Excerpted text:
--- START ---

Please report this to the TensorFlow team. When filing the bug, set the verbosity to 10 (on Linux, `export AUTOGRAPH_VERBOSITY=10`) and attach the full output.
Cause: module 'gast' has no attribute 'Index'
I found this thread https://github.com/serge-sans-paille/gast/issues/53 explaining the problem is using gast=0.4.0 while tensorflow requires gast=0.3.3
Indeed the gast dependency for tensorflow 2.4.1 is still 0.3.3 https://libraries.io/pypi/tensorflow/2.4.1
while it appears you pinned it to
tensorflow-base 2.4.1 gpu_py39h29c2da4_0
----------------------------------------
file name : tensorflow-base-2.4.1-gpu_py39h29c2da4_0.conda
name : tensorflow-base
version : 2.4.1
build : gpu_py39h29c2da4_0
build number: 0
size : 195.2 MB
license : Apache 2.0
subdir : linux-64
url : https://repo.anaconda.com/pkgs/main/linux-64/tensorflow-base-2.4.1-gpu_py39h29c2da4_0.conda
md5 : aec0b7780731b25ecff1e146c646b518
timestamp : 2021-03-01 09:39:26 UTC
dependencies:
...
- gast >=0.4.0,<0.4.1.0a0
...
Another problem here, and this is likely more of a problem with Anaconda cudatoolkit
package, is XLA doesn't work on the gpu
version.
A good test for this can be found here: https://github.com/tensorflow/tensorflow/blob/master/tensorflow/compiler/xla/g3doc/tutorials/jit_compile.ipynb
when running that, I get:
2021-03-11 21:50:04.976184: W tensorflow/compiler/xla/service/gpu/buffer_comparator.cc:592] Internal: ptxas exited with non-zero error code 256, output:
Relying on driver to perform ptx compilation.
Setting XLA_FLAGS=--xla_gpu_cuda_data_dir=/path/to/cuda or modifying $PATH can be used to set the location of ptxas
This message will only be logged once.

--- END ---

What you need to do:
a. Repeat the passage of the TensorFlow post starting with "Another problem here, and" and going on through "be logged once.", word for word.
b. Pick up the TensorFlow post after its final line and continue writing it.
The entries below come from a separate source and are unrelated to the TensorFlow post.

Input data:
--- START ---

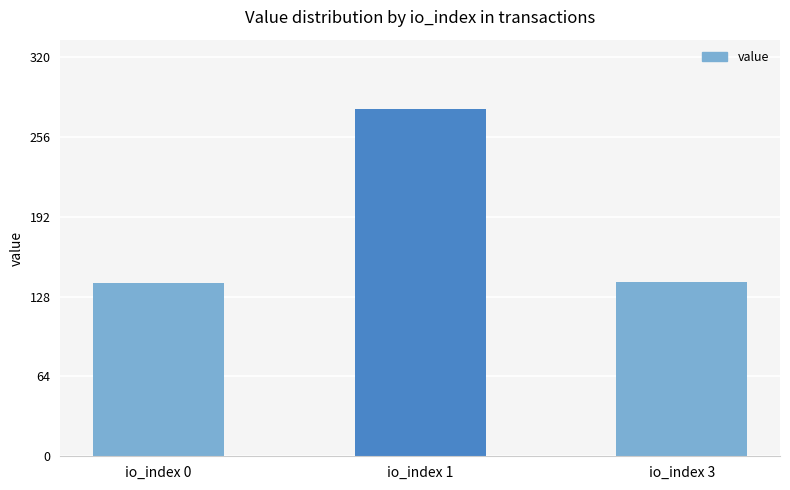

What is the value of the 2nd bar from the left?

278.6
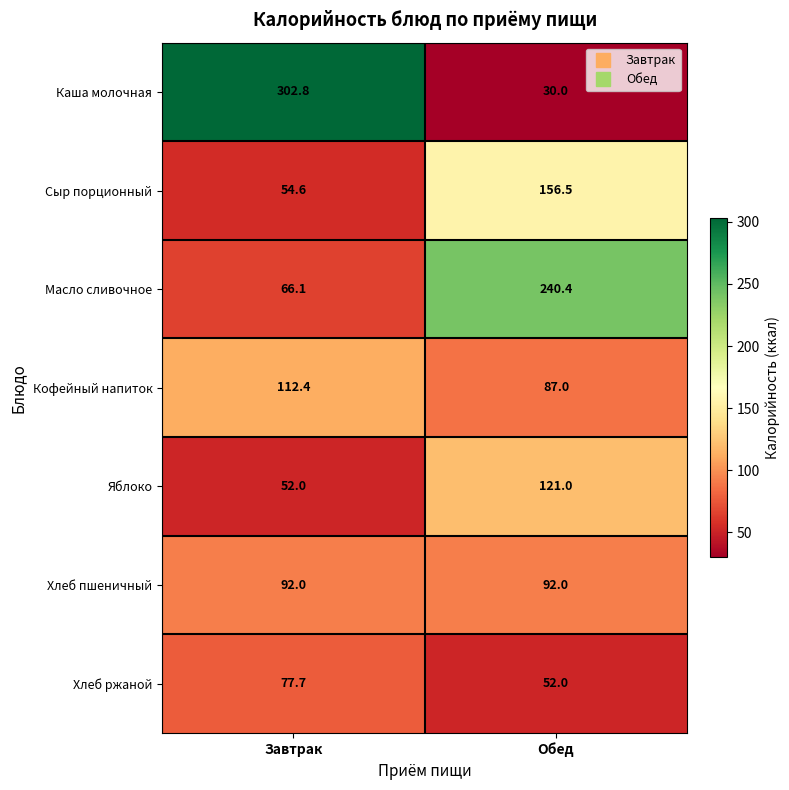

What is the total value across all series at Обед?

778.9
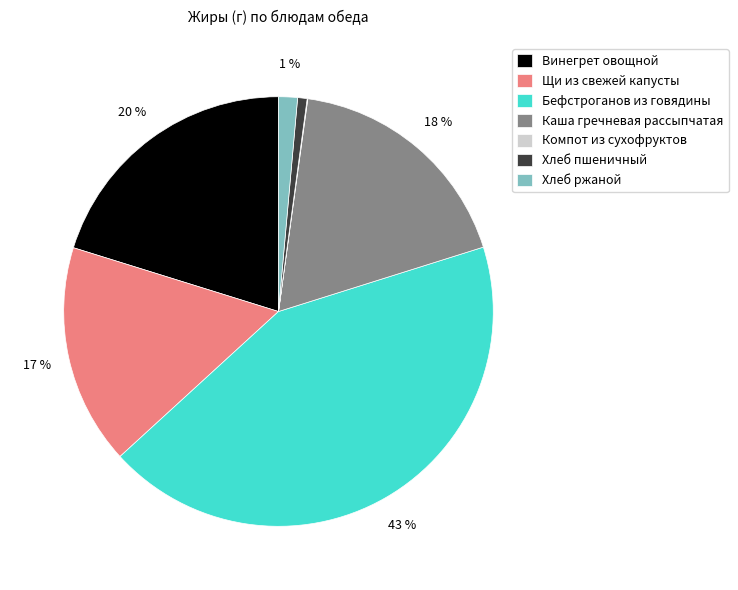

Between Винегрет овощной and Щи из свежей капусты, which is larger?

Винегрет овощной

--- END ---

Answers given:
a.
Another problem here, and this is likely more of a problem with Anaconda cudatoolkit
package, is XLA doesn't work on the gpu
version.
A good test for this can be found here: https://github.com/tensorflow/tensorflow/blob/master/tensorflow/compiler/xla/g3doc/tutorials/jit_compile.ipynb
when running that, I get:
2021-03-11 21:50:04.976184: W tensorflow/compiler/xla/service/gpu/buffer_comparator.cc:592] Internal: ptxas exited with non-zero error code 256, output:
Relying on driver to perform ptx compilation.
Setting XLA_FLAGS=--xla_gpu_cuda_data_dir=/path/to/cuda or modifying $PATH can be used to set the location of ptxas
This message will only be logged once.

b.
2021-03-11 21:50:06.579105: W tensorflow/compiler/xla/service/gpu/nvptx_compiler.cc:70] Can't find libdevice directory ${CUDA_DIR}/nvvm/libdevice. This may result in compilation or runtime failures, if the program we try to run uses routines from libdevice.
2021-03-11 21:50:06.579157: W tensorflow/compiler/xla/service/gpu/nvptx_compiler.cc:71] Searched for CUDA in the following directories:
2021-03-11 21:50:06.579168: W tensorflow/compiler/xla/service/gpu/nvptx_compiler.cc:74] ./cuda_sdk_lib
2021-03-11 21:50:06.579176: W tensorflow/compiler/xla/service/gpu/nvptx_compiler.cc:74] /usr/local/cuda-10.1
2021-03-11 21:50:06.579183: W tensorflow/compiler/xla/service/gpu/nvptx_compiler.cc:74] .
2021-03-11 21:50:06.579191: W tensorflow/compiler/xla/service/gpu/nvptx_compiler.cc:76] You can choose the search directory by setting xla_gpu_cuda_data_dir in HloModule's DebugOptions. For most apps, setting the environment variable XLA_FLAGS=--xla_gpu_cuda_data_dir=/path/to/cuda will work.
2021-03-11 21:50:06.582894: W tensorflow/compiler/xla/service/gpu/llvm_gpu_backend/gpu_backend_lib.cc:324] libdevice is required by this HLO module but was not found at ./libdevice.10.bc
2021-03-11 21:50:06.583354: I tensorflow/compiler/jit/xla_compilation_cache.cc:333] Compiled cluster using XLA! This line is logged at most once for the lifetime of the process.
2021-03-11 21:50:06.583775: W tensorflow/core/framework/op_kernel.cc:1763] OP_REQUIRES failed at xla_ops.cc:238 : Internal: libdevice not found at ./libdevice.10.bc
Traceback (most recent call last):
File "jit_compile.py", line 42, in <module>
train_mnist(images, labels)
File "/opt/conda/lib/python3.8/site-packages/tensorflow/python/eager/def_function.py", line 828, in __call__
result = self._call(*args, **kwds)
File "/opt/conda/lib/python3.8/site-packages/tensorflow/python/eager/def_function.py", line 888, in _call
return self._stateless_fn(*args, **kwds)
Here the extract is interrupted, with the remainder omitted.